Game postponed. Will play Monday.

And never have I ever been so appreciative for Mother Nature in my life.

You see, there was this pretty little girl in our office. She’d joined us in the fall and worked football, men’s basketball, women’s basketball, volleyball, pretty much everything. Stone-cold killer when it came to sports trivia. I liked that about her. I loved her eyes more, although she couldn’t know that yet. She was a sophomore, just 19 when we met. I was, um, older. I never stood a chance, which I should have known right away.

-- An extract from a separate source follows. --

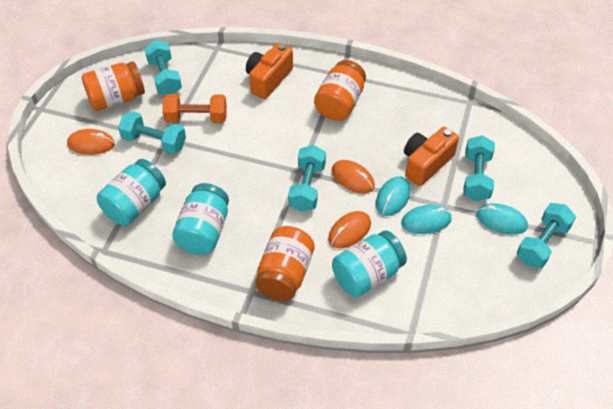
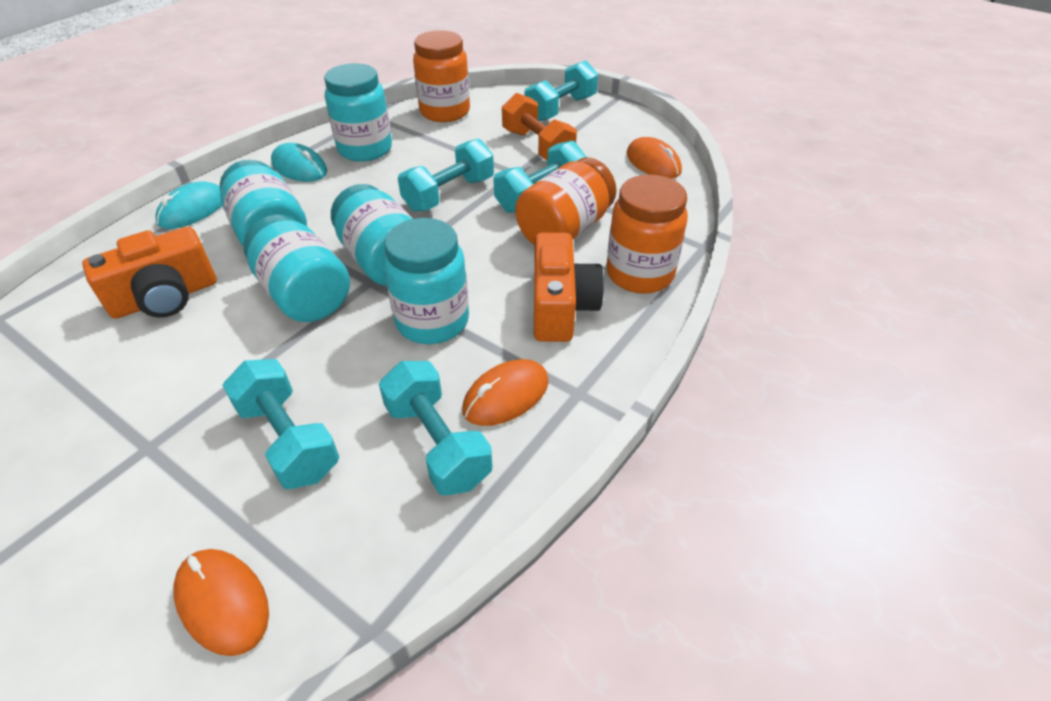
turquoise jar: [97,159,166,226] [172,183,229,255] [332,231,407,297] = 3 -> [220,160,307,246] [243,215,350,322] [324,63,392,162] [331,184,413,286] [383,218,469,344] = 5
turquoise mouse: [376,176,410,216] [401,205,452,234] [476,203,528,235] = 3 -> [155,182,222,229] [271,143,327,182] = 2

To this day, I remember the first time I laid eyes on her. She was wearing this white open-collar blouse with three-quarter length sleeves. Khaki pants with tennis shoes. Lipstick and a necklace. She sat in my office chair and I loved the way the light from the window danced off her soft skin. Something was different about her. To this day I also thank Stormin’ Norman, my boss at the time, who made me do the interview when he knew I could not give a shit less about who we hired. When she left, I went straight into his office and said she’s the first one we need to put on the stat crew and she should start the next day.

Lucky for me, he listened.

The next few months, we all got to know each other. As a staff, each fall was a bit of a do-over. New full-timers. New students. There were plenty of people learning how others around them worked. In-game I normally was pretty uptight, faking my way through leading the live stats crew. In the office, I was more laid back. Occassionally we’d go out in a group and I was relaxed. Then again, beer and wings will do that to a guy.

Fast-forward 5-plus months. Season-opening baseball game postponed and with both basketball teams on the road, I had no games to work that day. It was a gloriously unexpected weekend of relaxing with baseball pushed to Monday. So I called her. Do you want hang out, I said. Sure, come over and watch the game, she said. Naturally, I went over to her apartment an hour later after anxiously waiting 55 minutes thinking how I did not have a clue of what to say when I got there. When I showed up, she had the game on, as expected. No attention on my part was actually given to that game. And no clue still as to who was playing, although knowing her, a good guess would be that it included Bob Rathbun calling the Raycom/Jefferson Pilot ACC Game of the Week.

Turns out, the only game I saw was my mind tricking me into thinking I didn’t stand a chance.

We’d flirted over the previous couple months but I never thought it’d lead anywhere. She didn’t want anything to do with me, I expected. I was too old, or too whatever. So when that little tickle fight turned into a kiss — don’t they always? ALWAYS — well, I was as stunned then as I am now. That one kiss though, sitting on her living room floor, it led to a lifetime of memories. The kind that you don’t trade for anything and that you fight knock-down dirty to keep flowing until the end.

Maybe I don’t remember things as well as I used to. The memories, they’re not as sharp sometimes, a bit fuzzy on the edges if I can even remember at all. Not because I’m so old and decrepit, but with time, we add more of them, more experiences. The newer ones crowd out many of the older ones. But this one kiss, 25 years ago today, this one memory is crystal clear. And I think it always will be no matter how many years go by.